▶ Text:
Strengths and limitations

Strengths of this study include a well-phenotype cohort of AD and MCI individuals who were diagnosed according to internationally accepted criteria, and a standardized study methodology which further improved the validity of the imaging data. As explained above, we accounted for larger retinal vessels, FAZ dimension, and projection artifacts from the analysis. Second, a quarter of our participants were excluded because of poor quality OCTA scans. Such high exclusion is comparable to other OCTA studies (~ 22% OCTA scans were rejected) [13]. Since OCTA is based on motion detection, it is particularly sensitive to the patient’s eye movement. The need for good patient fixation can be challenging in elderly patients with cognitive impairment. Incorporating eye tracking during OCTA scanning can lessen the eye movement [63] but may lead to longer image acquisition time, which in turn result in patient fatigue. In the future, faster scanning speeds would be crucial to overcome the challenge posed by eye motion and improve its usability for everyone, especially in challenging situations [64]. Nonetheless, we performed rigorous quality control on all scans, where all B-scans were checked for misalignment and segmentation errors. Images with segmentation errors, poor signal strength, or eye diseases, which might potentially affect the OCTA measurements, were excluded. This robust data preparation is also evident by the particularly high signal strength among our participants and further corroborates the validity of our results. Third, we adjusted the possible confounding effects of age, gender, race, and the presence of diabetes, and systemic blood pressure levels during multivariate analysis and excluded possible confounding factors, such as eye diseases [29, 30, 39].

▶ Required tasks:
(1) According to the passage on strengths and limitations, what fraction of the participants were excluded because of poor quality OCTA scans?
(2) Extend the passage on strengths and limitations by continuing it from its final sentence.

▶ Provided records:
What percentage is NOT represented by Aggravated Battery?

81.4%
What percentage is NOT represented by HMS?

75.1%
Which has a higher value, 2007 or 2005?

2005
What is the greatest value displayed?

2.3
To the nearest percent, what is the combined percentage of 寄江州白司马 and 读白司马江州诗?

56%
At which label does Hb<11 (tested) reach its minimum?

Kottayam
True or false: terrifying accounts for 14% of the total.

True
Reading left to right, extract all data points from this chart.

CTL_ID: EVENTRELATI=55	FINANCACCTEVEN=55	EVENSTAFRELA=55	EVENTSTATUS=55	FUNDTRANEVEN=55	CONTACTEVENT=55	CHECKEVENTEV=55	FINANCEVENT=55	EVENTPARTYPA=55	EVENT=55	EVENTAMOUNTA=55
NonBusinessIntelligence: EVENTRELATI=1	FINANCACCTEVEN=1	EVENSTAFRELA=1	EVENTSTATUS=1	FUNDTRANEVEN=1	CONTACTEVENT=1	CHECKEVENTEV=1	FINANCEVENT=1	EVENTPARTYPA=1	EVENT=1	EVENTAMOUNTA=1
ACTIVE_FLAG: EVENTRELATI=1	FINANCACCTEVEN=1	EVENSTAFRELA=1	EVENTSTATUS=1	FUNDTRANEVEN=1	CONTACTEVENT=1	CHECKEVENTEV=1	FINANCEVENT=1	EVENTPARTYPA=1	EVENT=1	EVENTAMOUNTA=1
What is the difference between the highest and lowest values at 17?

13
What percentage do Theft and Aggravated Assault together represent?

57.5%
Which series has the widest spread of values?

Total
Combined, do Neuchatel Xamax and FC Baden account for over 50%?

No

▶ Results of the tasks:
(1) A quarter of the participants were excluded.

(2)
Our present study has a few limitations. First, even though there was reduced retinal VD in those with AD and MCI using OCTA, this was only a cross-sectional study. It remains unclear whether the changes of retinal capillary are predictive of cognitive decline. This will be investigated in ongoing follow-up studies. Second, quantification of VD [18] and FAZ [60] can be affected by the effect of OCT magnification. We did not perform ocular biometry and thus were not able to rescale the scan dimensions [18]. Instead, we masked the FAZ from the VD metrics which should have mitigated some of this measurement bias for the VD maps. We acknowledged that the FAZ area is still affected by the individual differences in axial length. Third, the relatively small sample size of those with AD and MCI limits the power for evaluating the OCTA metrics in different types of MCI and AD. Another potential limitation is that we could not confirm the etiological diagnosis of our participants as we did not have cerebrospinal fluid (CSF) or amyloid PET biomarkers in majority of the participants. Lastly, this study was restricted to older adults of Asian ethnicities; therefore, generalizability of our results to persons with young-onset dementia or of non-Asian ethnicities may be limited. Also, it remains unclear how the OCTA relates with magnetic resonance imaging (MRI) markers of cerebrovascular disease markers and amyloid PET and CSF biomarkers.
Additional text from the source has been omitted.